Is-a and Has-a relationships don't require class-based OO structures to express in a language. E.g., both membership in a abstract group sharing a common interface (is-a) and composition (has-a) relationships are readily expressed in FP languages like Haskell quite directly, or in languages that are more like traditional OO langauges but which separate interface from implementation rather than combining them as is done in class-based OO.

The OO approach to programming, and thinking about domains, has broad utility, but the particulars of static, class-based OOP are not necessary to realize that utility.

> but the particulars of static, class-based OOP are not necessary to realize that utility.

The design goal of a OOPL is to support object thinking. FPL generally have other goals, and some of their design philosophies reject object thinking altogether. You'll often see lots of objects in ML or Scheme libraries; but the languages are not really optimized for this way of solving problems.

Haskell, as a real pure FPL, is really the anti-thesis of object thinking.
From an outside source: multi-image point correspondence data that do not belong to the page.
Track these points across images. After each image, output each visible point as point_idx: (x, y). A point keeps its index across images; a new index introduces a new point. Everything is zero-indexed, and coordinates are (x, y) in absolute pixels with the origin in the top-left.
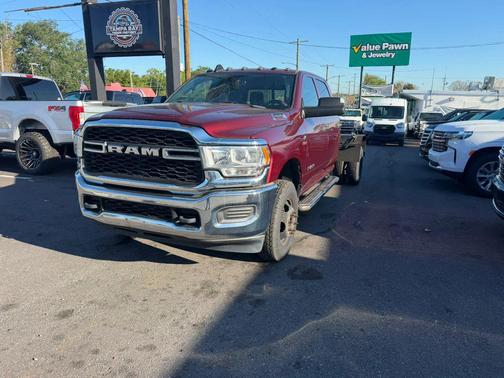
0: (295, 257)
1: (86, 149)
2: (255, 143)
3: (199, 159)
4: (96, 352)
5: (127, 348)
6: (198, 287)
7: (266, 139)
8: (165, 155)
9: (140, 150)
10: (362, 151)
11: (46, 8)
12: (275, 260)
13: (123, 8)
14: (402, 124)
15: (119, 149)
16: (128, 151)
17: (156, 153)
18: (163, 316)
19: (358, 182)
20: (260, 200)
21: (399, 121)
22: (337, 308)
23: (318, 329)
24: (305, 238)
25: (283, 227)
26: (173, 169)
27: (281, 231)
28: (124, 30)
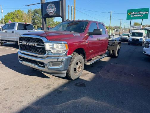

You cannot express nominal is-a relationships in Haskell very easily at all: it is all structural (and type classes don't get around that) and supports equational rather than name-based reasoning. You could add names to Haskell via GUIDs or impure language features. This is not really the way to program in Haskell, however.
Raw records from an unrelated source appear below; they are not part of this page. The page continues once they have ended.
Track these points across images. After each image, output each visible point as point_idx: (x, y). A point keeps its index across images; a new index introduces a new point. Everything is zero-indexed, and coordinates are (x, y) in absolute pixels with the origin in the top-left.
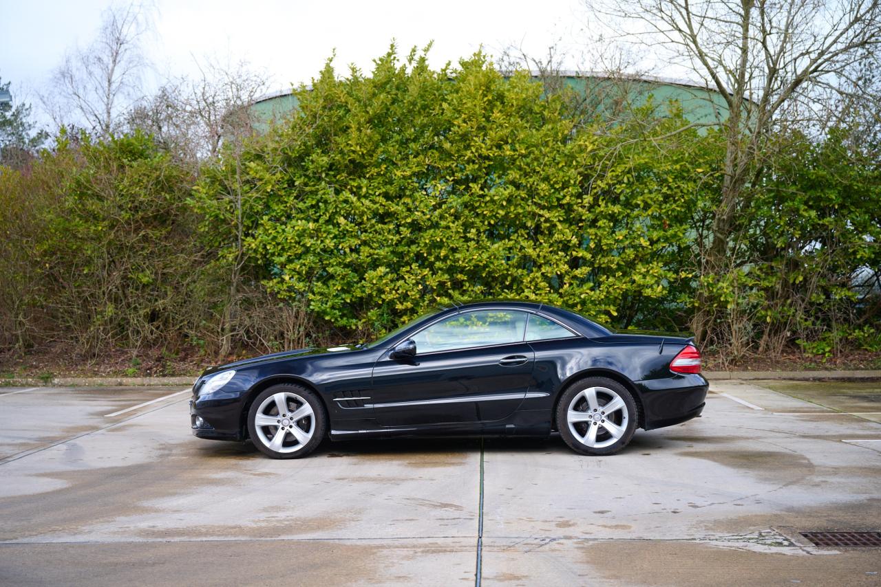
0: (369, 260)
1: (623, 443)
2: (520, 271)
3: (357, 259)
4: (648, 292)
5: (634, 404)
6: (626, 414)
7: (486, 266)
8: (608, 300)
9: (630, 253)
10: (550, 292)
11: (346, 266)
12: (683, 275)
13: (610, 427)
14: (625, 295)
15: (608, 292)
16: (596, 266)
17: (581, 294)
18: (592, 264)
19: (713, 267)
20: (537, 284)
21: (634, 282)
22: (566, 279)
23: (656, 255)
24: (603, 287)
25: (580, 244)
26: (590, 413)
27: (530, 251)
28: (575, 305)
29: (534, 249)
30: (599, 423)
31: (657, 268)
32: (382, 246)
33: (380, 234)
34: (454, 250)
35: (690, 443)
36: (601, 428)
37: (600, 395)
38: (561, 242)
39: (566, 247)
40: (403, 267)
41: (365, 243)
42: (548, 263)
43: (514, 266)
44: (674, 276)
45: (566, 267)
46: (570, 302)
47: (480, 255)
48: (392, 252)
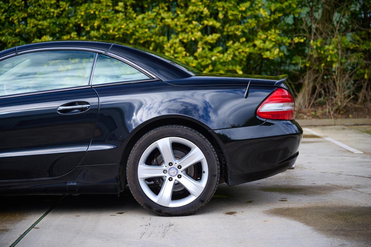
0: (34, 30)
1: (202, 201)
2: (161, 38)
3: (24, 29)
4: (267, 55)
5: (214, 156)
6: (205, 168)
7: (133, 34)
8: (234, 61)
9: (252, 22)
10: (186, 55)
11: (16, 35)
12: (296, 40)
13: (188, 183)
14: (250, 56)
15: (235, 55)
16: (225, 34)
17: (212, 56)
18: (221, 32)
19: (321, 34)
20: (175, 48)
21: (255, 46)
22: (200, 44)
23: (274, 23)
24: (230, 51)
25: (211, 15)
26: (164, 167)
27: (169, 21)
28: (207, 66)
29: (173, 19)
30: (175, 178)
31: (274, 34)
32: (45, 19)
33: (43, 8)
34: (106, 21)
35: (284, 196)
36: (177, 185)
37: (175, 146)
38: (195, 13)
39: (200, 18)
40: (64, 35)
41: (31, 16)
42: (184, 31)
43: (156, 34)
44: (289, 41)
45: (199, 34)
46: (203, 64)
47: (127, 25)
48: (54, 23)
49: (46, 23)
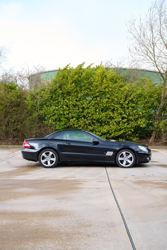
0: (71, 117)
2: (109, 120)
3: (68, 116)
4: (141, 126)
7: (101, 119)
8: (131, 128)
9: (137, 116)
10: (117, 125)
11: (65, 118)
12: (150, 122)
14: (136, 126)
15: (131, 126)
16: (128, 119)
17: (125, 126)
18: (127, 119)
19: (158, 120)
20: (113, 123)
21: (138, 123)
22: (121, 122)
23: (144, 116)
24: (130, 124)
25: (125, 113)
27: (112, 115)
28: (123, 129)
29: (113, 114)
31: (144, 120)
32: (74, 114)
33: (74, 110)
34: (93, 114)
38: (120, 113)
39: (121, 114)
40: (80, 118)
41: (70, 112)
42: (116, 118)
44: (148, 122)
45: (121, 119)
46: (122, 128)
47: (99, 116)
48: (77, 115)
49: (75, 115)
> The design goal of a OOPL is to support object thinking.

Yes, my point is that class-based OOPLs aren't the only way to do that (and in some respects create some unnecessary problems with that), which is among the reasons that many newer languages -- even ones that are not particularly functional languages, and which have OO roots -- are not class-based.

A "class" is quite useful to programmers vs. some of the alternatives; even JavaScript is (syntactically at least) moving away from prototypes to having real class constructs. I prefer traits (the mixin-like scala kind, not the field-free smalltalk kind), which are basically classes enhanced with linearized multiple inheritance. There are also Beta-style virtual classes, which are quite useful, and there are even languages that support dynamic inheritance (via prototypes, predicates, or on demand).
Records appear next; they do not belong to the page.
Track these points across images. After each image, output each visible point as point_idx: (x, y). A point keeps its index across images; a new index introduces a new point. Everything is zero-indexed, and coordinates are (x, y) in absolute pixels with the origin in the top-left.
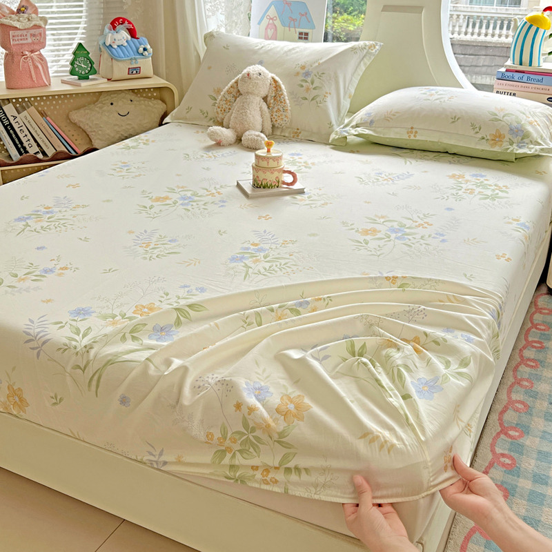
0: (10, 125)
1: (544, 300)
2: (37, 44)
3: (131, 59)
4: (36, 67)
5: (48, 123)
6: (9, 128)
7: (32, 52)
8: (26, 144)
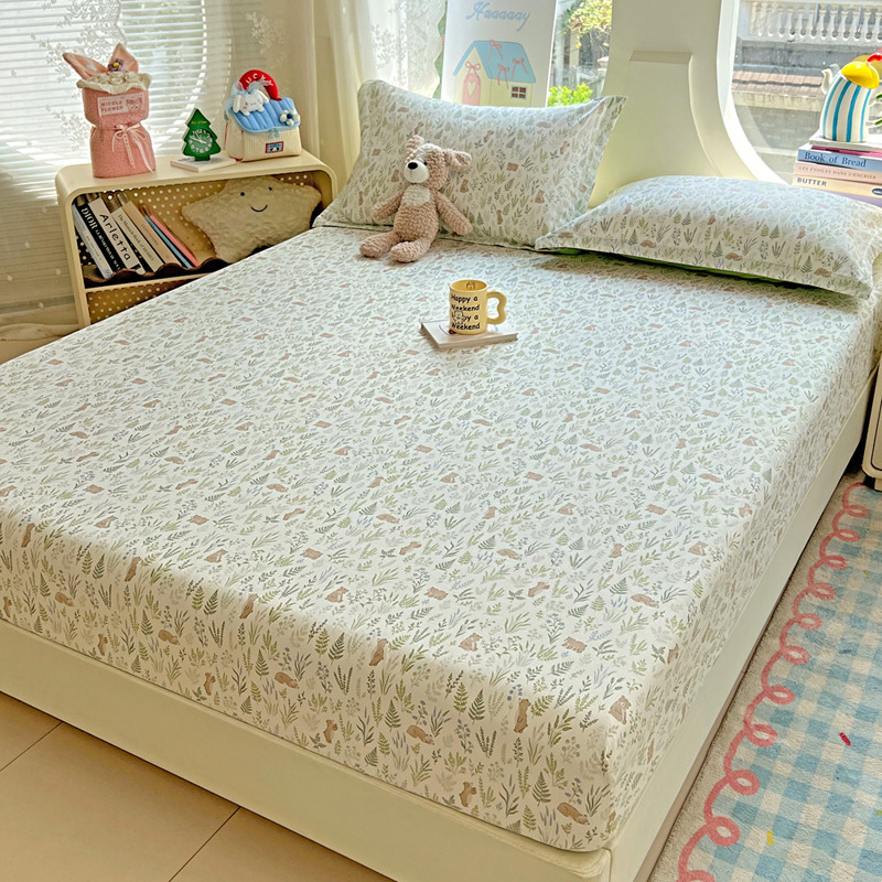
0: (99, 227)
1: (857, 494)
2: (136, 113)
3: (270, 131)
4: (134, 146)
5: (152, 225)
6: (98, 233)
7: (129, 125)
8: (121, 255)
The OOPL design space is huge. I wish there was more activity there, but all the new hot languages either do little to innovate on OO constructs, or emphasize the functional (or worse: try to push type classes as OO).

Then again... capturing things with hierarchical, permanent, non-context dependent hasa / isa relationships is very, very far removed from how we've used language for the past 50k years.
Can you give me an example? I'm at work right now in a hierarchical, permanent, non-context dependent environment and is-a, has-a relationships abound. We deal with the complexity of the world by organizing it into hierarchies.
Language is incredibly fuzzy... and for good reason.

Creating fixed structures that span across groups of people is incredibly hard. Just take a look at how much work/debate has gone into the taxonomy of life.

Apart from that relationships are context dependent. I can have a father but if he passes away I still have one in some sense but not in another.

I can also have ideas... or friends which can be mutual or not. Heck... even "I" isn't fixed. If I'm sleepwalking it's me but not really me.

My point was: do you know of any OOP language which can fluently handle this without having the object metaphor break down?

No language can encode exactly how we think. We aren't going to get there until we have hard machine intelligence (then we are programming anymore). But we definitely think with objects, and OOP languages are simply trying to exploit that (we can definitely debate about how well!).

OO thinking has no problem with stateful reasoning, your father can be currently dead and previously alive.

'skeumorphic' - did you mean 'anthropomorphic'?
I didn't. I meant 'skeuomorphic' as in 'designed with cues that correspond to reality, to indicate corresponding functions and behaviour'. It's a bit more nebulous when applied to real code, since we're thinking in terms of concept and behaviour, but the same thought applies.